The first solo exhibition in Ireland by the leading young German artist Thomas Scheibitz opens to the public at the Irish Museum of Modern Art on Wednesday 14 November 2007. about 90 Elements/TOD IM DSCHUNGEL comprises some 30 new paintings, sculptures and works on paper, all direct from the artist’s studio. It also includes a new architectural build made especially for IMMA. The exhibition will be officially opened by the leading Irish playwright Mark O’Rowe at 6.00pm on Tuesday 13 November.

 

The title of the exhibition provides a key to the essential ideas underlying Scheibitz’s work. about 90 Elements is taken from the periodic table of chemical components, of which 90 exist in the natural world, and refers to man’s desire for order and knowledge. TOD IM DSCHUNGEL translates literally as Dead in the Jungle and refers to two different jungles, the urban and the wild. The double title expresses something of the tension between man’s desire to expose nature’s secrets and nature’s reluctance to reveal all. Scheibitz seeks to convey the underlying principles of our seemingly well-ordered world, disentangling them into abstracted scenes to reveal something of the unpredictability that lies beneath.

▶ **Input data**:
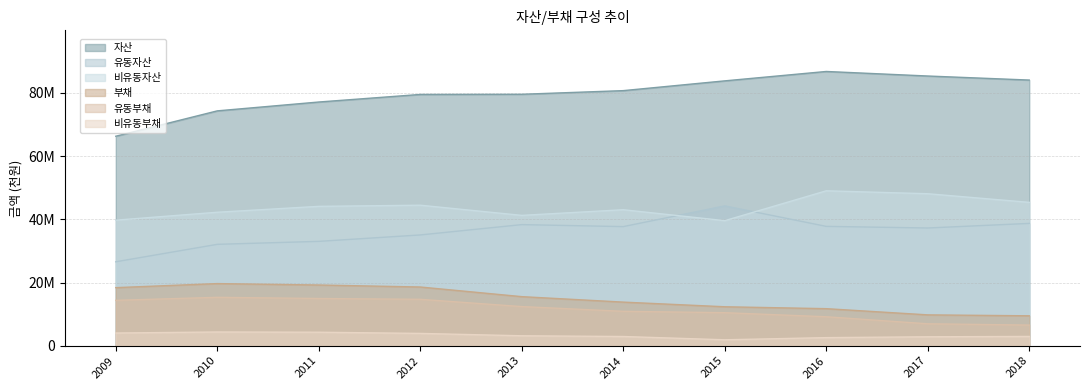

Rank the series by their maximum value, from lowest to highest.

비유동부채, 유동부채, 부채, 유동자산, 비유동자산, 자산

▶ **Instructions to follow**: Continue the text about the Thomas Scheibitz exhibition at the Irish Museum of Modern Art, starting right after its last sentence.

▶ **Output**:
 

Scheibitz’s painting, which he began to produce in 1994, are composed of highly geometrical cube-like formations which are carefully arranged in tightly connected compositions. Although seemingly abstract these works contain often recognizable and reoccurring signs and symbols. Broken and fragmented these images are deconstructed into minimal geometric shapes, organic masses and flat colourful components firmly fixed in a shallow pictorial space. Returning to sculpture as a mature artist, Scheibitz juxtaposes painterly sculptural forms against expansive backdrops, using form and colour to create a dialogue between his paintings and sculptures. This combination of abstract geometrical landscapes and architectural components result in Scheibitz fresh and often startling vision of reality.

 

Scheibitz’s works are filled with contemporary and historical references derived from images collected from the media and elsewhere – Japanese comic books, Playboy magazine, Hollywood films, 15th-century lithographs. These images have been carefully collected and edited to form a vast image bank of source material and, along with his other reoccurring motifs, present a cross section of our visual world. Scheibitz uses these references to question the world and the ways in which man views it.

In the large landscape-format canvas, 90 Elements, 2007, we see Scheibitz command of architectural space. A seemingly disorderly pile of box-like coloured shapes, flatly rendered in a shallow pictorial space, are featured against a painted grey ground. The awareness of spatial dimensions is evident in this creation of dancing cubes and rectangles which convey a sense of movement and fluidity that evoke the work of Braque and Picasso.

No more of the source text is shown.